◆ Goal of the exercise
Copy every line of text from the listing below word for word, leaving out the pictures.

Segment Start: Records provided

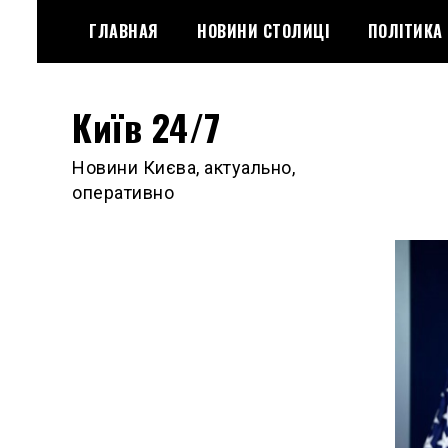
Skip
ГЛАВНАЯ
НОВИНИ СТОЛИЦІ
ПОЛІТИКА
to
content
Київ 24/7
Новини Києва, актуально,
оперативно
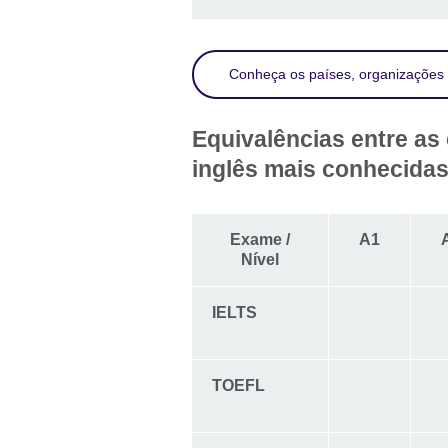
Conheça os países, organizações 
Equivalências entre as 
inglês mais conhecida
Exame /
A1
Nível
IELTS
TOEFL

Segment End: Records provided

◆ Solution for this exercise
Skip
ГЛАВНАЯ
НОВИНИ СТОЛИЦІ
ПОЛІТИКА
to
content
Київ 24/7
Новини Києва, актуально,
оперативно
Conheça os países, organizações 
Equivalências entre as 
inglês mais conhecida
Exame /
A1
Nível
IELTS
TOEFL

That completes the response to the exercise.